I'd like to thank him for that, wherever he is. This has surely limited the number of "lost" manuscripts that are bound to resurface in the wake of his passing.
The Redemption of Althalus is one of the worst books I have ever read. The plot makes no sense. The characters are irritating. Nothing about the books encourages a suspension of disbelief or any kind of emotional response. To make things even worse, the book is really, really long.
It might be considered disrespectful on my part to criticize the work of two dead people. I, for my part, consider their ever having written this book to be an act of disrespect. The more I read about Mr. and Mrs. Eddings, the more apparent it became that they only wrote fantasy books for the money. This, combined with the overwhelmingly derivative nature of this book makes for some excruciating reading.

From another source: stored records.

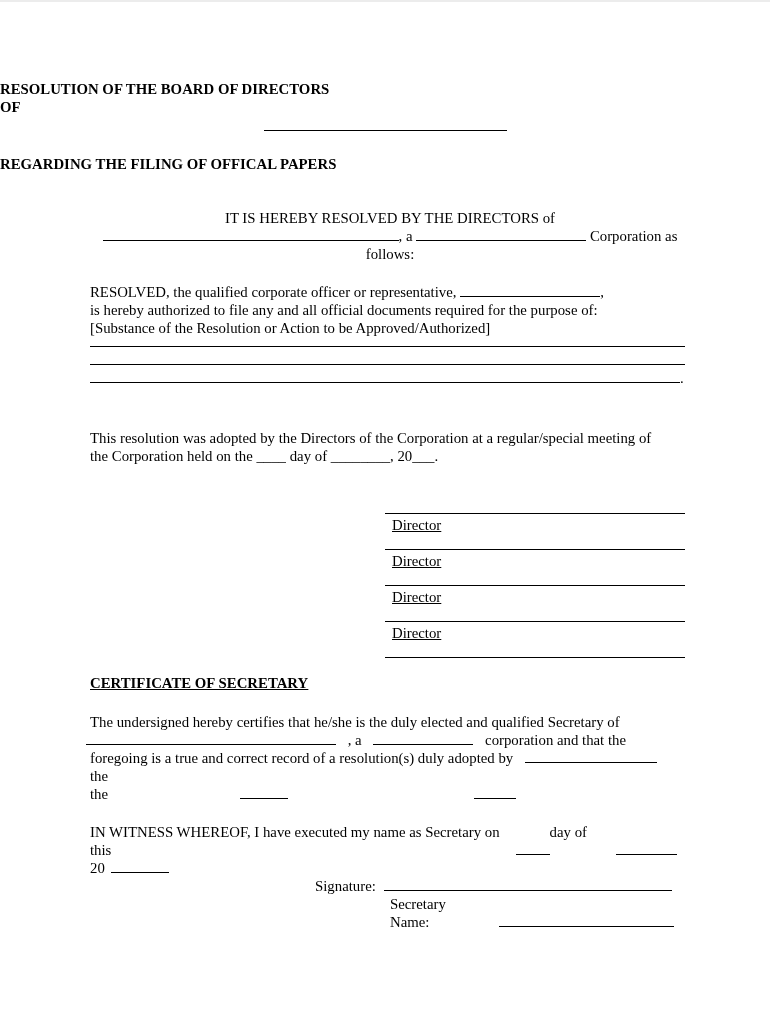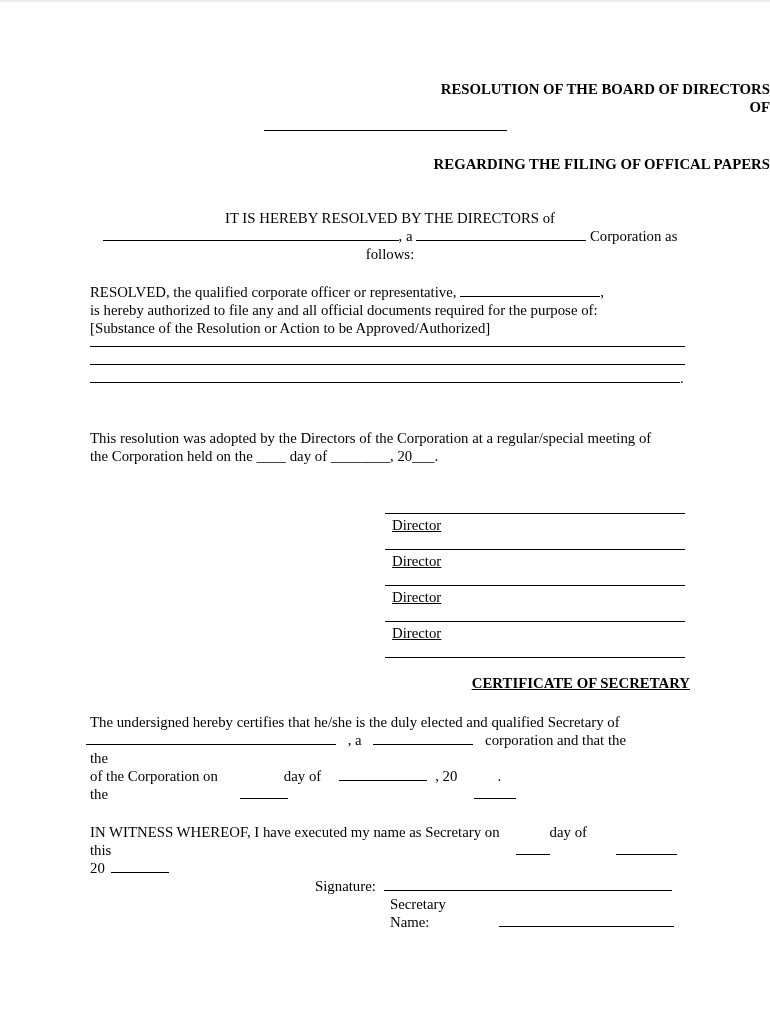--- a/index.html
+++ b/index.html
@@ -9,21 +9,21 @@
     height: 1024px;
     background: #ffffff;
     color: #000;
     font-family: "Liberation Serif", "DejaVu Serif", serif;
     font-size: 14.8px;
     overflow: hidden;
     border-top: 2px solid #ececec;
     box-sizing: border-box;
   }
   .b { font-weight: bold; }
-  .c { text-align: right; margin-left: 21px; }
+  .c { text-align: left; }
   .u { text-decoration: underline; }
   .line { white-space: nowrap; line-height: 18px; height: 18px; }
   .bl {
     display: inline-block;
     border-bottom: 1px solid #000;
     height: 12px;
     vertical-align: baseline;
   }
   .sp { display: inline-block; height: 1px; vertical-align: baseline; }
   .title-block { margin-top: 78px; line-height: 18px; }
@@ -116,24 +116,25 @@
     </div>
 
     <div class="cert-para">
       <div class="line">The undersigned hereby certifies that he/she is the duly elected and qualified Secretary of</div>
       <div class="line">
         <span class="bl" style="width:250px;margin-left:-4px"></span>
         <span class="ml8">, a</span>
         <span class="bl ml8" style="width:100px"></span>
         <span class="ml8">corporation and that the</span>
       </div>
+      <div class="line">
+        <span>foregoing is a true and correct record of a resolution(s) duly adopted by</span>
+        <span class="bl ml8" style="width:132px"></span>
+      </div>
       <div class="line">the</div>
-      <div class="line">
-        <span>of the Corporation on</span><span class="sp" style="width:66px"></span><span>day of</span><span class="sp" style="width:18px"></span><span class="bl" style="width:88px"></span><span class="ml8">, 20</span><span class="sp" style="width:40px"></span><span>.</span>
-      </div>
       <div class="line">
         <span>the</span><span class="sp" style="width:132px"></span><span class="bl" style="width:48px"></span><span class="sp" style="width:186px"></span><span class="bl" style="width:42px"></span>
       </div>
     </div>
 
     <div class="witness">
       <div class="line">
         <span>IN WITNESS WHEREOF, I have executed my name as Secretary on</span><span class="sp" style="width:50px"></span><span>day of</span>
       </div>
       <div class="line">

I would give this book 1 star out of 10. It only gets that single star because it wasn't longer. For that, at least, I thank Mr. and Mrs. Eddings.
張貼者： Times Three 於 上午8:43
I just started this one, so keep in mind that I'm only three chapters in.
I'm surprised at how much I like this book. The day before yesterday, I finished off David and Leah Eddings's "The Redemption of Althalus," and that book had me wondering if there were any good fantasy writers left out there.
Which is not to say that Feist is the next Tolkein, or that Krondor the Betrayal is a work of art. It's a solidly written book, staying securely within the confines of the genre. It reads like a role-playing game, which makes sense because Feist got his start writing scenarios for a certain RPG.
As a fair representation of the fantasy genre, I'd give the book 8 stars out of 10. It's not a work of genius, it's of course not Lord of the Rings, but I have to admire Feist's ability to map out plot elements and remain consistent from chapter to chapter. It helps that he has the preconceived "Midkemia" universe to draw from, but then again the story is surprisingly complex and the characters are convincing.
As just a book - and not just as a representation of the fantasy genre - I'd have to give it 5 stars out of 10. I am, after all, not a frequent reader of fantasy novels.